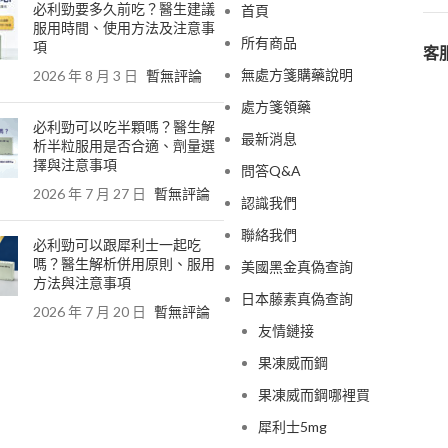
必利勁要多久前吃？醫生建議
首頁
服用時間、使用方法及注意事
所有商品
項
客服
無處方箋購藥說明
2026 年 8 月 3 日
暫無評論
處方箋領藥
必利勁可以吃半顆嗎？醫生解
最新消息
析半粒服用是否合適、劑量選
擇與注意事項
問答Q&A
2026 年 7 月 27 日
暫無評論
認識我們
聯絡我們
必利勁可以跟犀利士一起吃
嗎？醫生解析併用原則、服用
美國黑金真偽查詢
方法與注意事項
日本藤素真偽查詢
2026 年 7 月 20 日
暫無評論
友情鏈接
果凍威而鋼
果凍威而鋼哪裡買
犀利士5mg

::::::

Directions:
The records above are to be copied exactly, without their pictures.

Output of the exercise:
必利勁要多久前吃？醫生建議
首頁
服用時間、使用方法及注意事
所有商品
項
客服
無處方箋購藥說明
2026 年 8 月 3 日
暫無評論
處方箋領藥
必利勁可以吃半顆嗎？醫生解
最新消息
析半粒服用是否合適、劑量選
擇與注意事項
問答Q&A
2026 年 7 月 27 日
暫無評論
認識我們
聯絡我們
必利勁可以跟犀利士一起吃
嗎？醫生解析併用原則、服用
美國黑金真偽查詢
方法與注意事項
日本藤素真偽查詢
2026 年 7 月 20 日
暫無評論
友情鏈接
果凍威而鋼
果凍威而鋼哪裡買
犀利士5mg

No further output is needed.